Die Kinderzahl war in den vorindustriellen Familien, entgegen weit verbreiteter
Meinung, wegen der hohen Säuglings- und Kindersterblichkeit gering.
In Bezug auf diese Zeit ist es deshalb besonders wichtig, zwischen Geburten-
und Kinderzahl explizit zu unterscheiden. Die Geburtenzahlen waren
hoch (acht bis zehn), die Kinderzahl pro Familie war dagegen gering,
nämlich durchschnittlich drei bis vier.
Aus der Diskrepanz zwischen hoher Geburtenzahl bei gleichzeitiger hoher
Säuglingssterblichkeit leitet z. B. Shorter (1977) die sachlichere Beziehung
zwischen Müttern und ihren Säuglingen in der vorindustriellen Zeit
ab – ein Sachverhalt, der uns heute unverständlich erscheint. Die emotionslosere
Zuwendung der Mutter zu ihren Kindern wurde zudem dadurch bedingt,
dass die Schwangerschaft, die Geburt und das Wochenbett durch das
sog. Kindbettfieber für die Frauen aller sozialen Schichten, aber überproportional
für die unteren, mit einem Lebensrisiko verbunden war. Ebenso
trugen die materiellen Existenzbedingungen bzw. die Existenznot der breiten
sozialen Schichten dazu bei, dass Schwangerschaften nicht immer „willkommen“
geheißen wurden: Kinder stellten eine ökonomische Belastung
dar, bis sie selbst zum Familienunterhalt etwas beitragen konnten.

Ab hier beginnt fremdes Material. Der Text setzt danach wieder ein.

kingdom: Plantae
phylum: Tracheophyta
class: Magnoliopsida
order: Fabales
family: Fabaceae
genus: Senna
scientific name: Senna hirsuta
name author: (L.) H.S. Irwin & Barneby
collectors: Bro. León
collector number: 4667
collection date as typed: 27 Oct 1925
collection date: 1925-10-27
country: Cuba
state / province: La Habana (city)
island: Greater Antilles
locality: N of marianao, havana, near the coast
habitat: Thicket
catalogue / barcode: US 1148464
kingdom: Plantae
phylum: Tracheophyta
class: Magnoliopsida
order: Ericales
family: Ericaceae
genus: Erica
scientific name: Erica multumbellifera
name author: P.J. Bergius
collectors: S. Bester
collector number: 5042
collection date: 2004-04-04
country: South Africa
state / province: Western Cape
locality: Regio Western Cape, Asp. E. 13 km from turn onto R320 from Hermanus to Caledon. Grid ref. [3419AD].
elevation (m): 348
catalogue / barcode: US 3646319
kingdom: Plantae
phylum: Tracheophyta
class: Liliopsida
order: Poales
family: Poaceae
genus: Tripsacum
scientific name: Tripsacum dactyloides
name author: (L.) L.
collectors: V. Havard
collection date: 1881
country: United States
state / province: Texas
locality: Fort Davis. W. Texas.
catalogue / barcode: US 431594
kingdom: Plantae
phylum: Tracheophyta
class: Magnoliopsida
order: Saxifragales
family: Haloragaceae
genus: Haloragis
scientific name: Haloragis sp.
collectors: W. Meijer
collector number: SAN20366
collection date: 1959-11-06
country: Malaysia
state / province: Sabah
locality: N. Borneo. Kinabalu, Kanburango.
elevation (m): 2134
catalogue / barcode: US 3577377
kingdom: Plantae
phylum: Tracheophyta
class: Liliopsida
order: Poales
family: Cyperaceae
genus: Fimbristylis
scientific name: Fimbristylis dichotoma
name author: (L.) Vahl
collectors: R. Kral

Eine sachlichere Beziehung, also nicht die starke affektiv-emotionale,
wie sie heute von der Mutter in Hinwendung zu ihrem Säugling erwartet
wird, darf jedoch nicht mit Vernachlässigung oder völliger Gefühlsarmut
assoziiert werden.
Was die Drei-Generationen-Familie anbetrifft, so war diese in unserem
Kulturkreis sehr selten gegeben, eine Folge der im 17. und 18. Jahrhundert
gegebenen Heiratsverbote für Personen, die nicht über eine „Vollstelle“ verfügten
(d. h. die nicht in der Lage waren, eine Familie zu ernähren). Dies waren
z. B. Gesellen, Knechte, die also kinderlos blieben. Ferner war die Zahl
der Großeltern gering wegen der sehr geringen Lebenserwartung damals und
eines relativ hohen Heiratsalters in den besitzenden Schichten. Man heiratete
– von epochalen, regionalen und berufsbedingten Schwankungen abgesehen
(Mitterauer 2003: 357; Gestrich 2008: 85) – im Alter von 25 bis über 30 Jahren
(ähnlich wie heute), weil damit die Hof- bzw. Betriebsübergabe verbunden
war. Diese schob man möglichst lange hinaus, insbesondere aus wirtschaftlichen
Gründen oder infolge des geltenden Erbrechtes (z. B. Jüngsten-
Erbrecht; vgl. zum Erbrecht den Beitrag von Bohlen in diesem Band), aber
auch wegen des damit verbundenen Verlustes der Anweisungsbefugnisse an
die nächste familiale Generation und evtl. vorhandenem Personal.